La lecture de Norbert Elias et Eric Dunning oublie donc trop massivement son présupposé : le sport, y compris le football, n’est pas étranger à la violence, il n’est pas son extérieur ni même son envers, il y est consubstantiellement mêlé : dans quel autre espace public tolérerait-on insultes, quolibets, crachats, xénophobie, à l’égard des joueurs comme de ses arbitres, sans préjudices ? La violence ne s’évacue donc jamais. Elle est un fluide qui circule comme Driss l'homme-ballon.

Mais, finalement, Mercato, à jouer de tous les écarts présents dans le monde du football, finit au sol. Rupture des ligaments croisés pour vouloir le beurre et la crémière, manger à tous les râteliers, se rêver Greta Thunberg dans le corps de Karim Benzema, ménager blagues bas du front et tirade pédagogico-manœuvrière, allier conscience morale et plaisir du cynisme, comme Debbouze serait à la fois Ray Liotta, un gangster minable, et un imprésario touchant, Broadway Danny Rose.

Surtout, si Driss est pris dans des dilemmes moraux qui exposent toutes les contradictions du football – machine à fric, et spectacle immense, qui encense et enrichit des individus impréparés à ce type de situation pour les recracher dans la nullité d’une existence sans but ni filet – , il entend finalement en résoudre tous les antagonismes par son choix de fin. Jamel Debouzze ne pouvait pas s'empêcher de se faire la dernière passe, insister in fine sur la magie de ce sport comme de son talent. L'acteur au consensualisme bien conservé, ne pouvait pas s'interdire d'aboutir les impasses du film sur un choix de résolution, Mehdi Bentarek renaissant de ses cendres à l'instant où les malfrats allaient faire la peau à l'agent : il nettoie la toile d'araignée des cages, marque un but d'anthologie permettant un transfert in extremis vers Naples, en terre maradonienne, sauvant son maître esclave. Mercato est donc bien, finalement, un film de football, ce moment où il s'emporte dans son lyrisme, accompagné sans doute implicitement par l'ode d'Henry de Montherlant à la gloire de l'ailier quand « Il a conquis le ballon et seul, sans se presser, descend vers le but adverse./ Ô majesté légère, comme s'il courait dans l'ombre d'un dieu !...»

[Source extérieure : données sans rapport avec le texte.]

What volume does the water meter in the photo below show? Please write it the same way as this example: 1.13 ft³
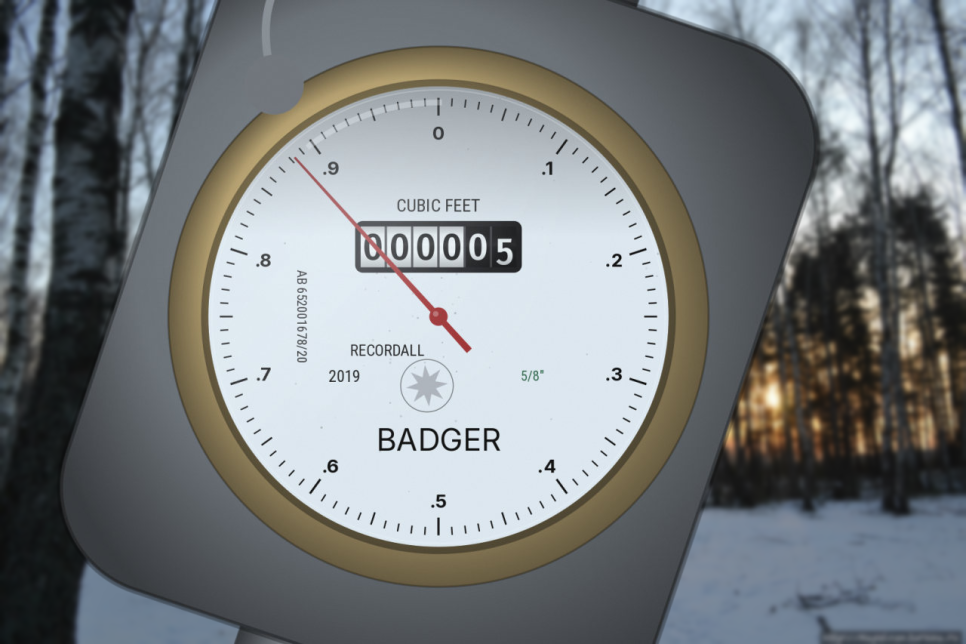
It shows 4.88 ft³
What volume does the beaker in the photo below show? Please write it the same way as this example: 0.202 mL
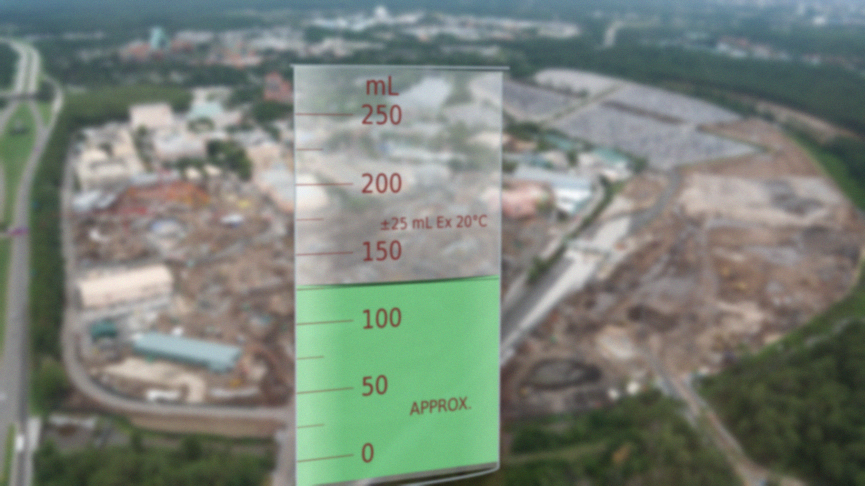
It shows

Mehdi divinisé vient alors remercier le maestro depuis le terrain quand Driss, perché depuis les tribunes présidentielles, le déchoit à l'instant même de la consécration. Ce choix de réalisation – haut-bas – vaut comme opération de sacralisation-désacralisation du sport tant aimé et porté par Jamel Debbouze, auquel il entendait rendre hommage : l'éloge du football n'y devient rien d'autre qu'un panégyrique de l'acteur lui-même, Mehdi Bentarek (en bas) disparaissant dans l'iris de Djamel Debbouze (en haut). Driss, comme Paris gagnerait la ligue des champions, trône enfin sur le toit du monde dans un film qui à l'instant de porter aux nues ces joueurs qui font tant rêver les gamins les abolit dans le même geste. Driss, désormais seul sur son terrain, devient ce gardien de but chez Nabokov, cet « aigle solitaire, l'homme de mystère », comme s'il avait toujours possédé « la main de Dieu » de Maradona, laissant tous les morveux de Céline continuer à s'élancer dans la bagarre, à labourer la mouscaille pour s'emplâtrer la tronche « avec toute la fange du terrain », toute la bauge, la turpitude d'un monde qui voudrait nous faire croire à sa ronde.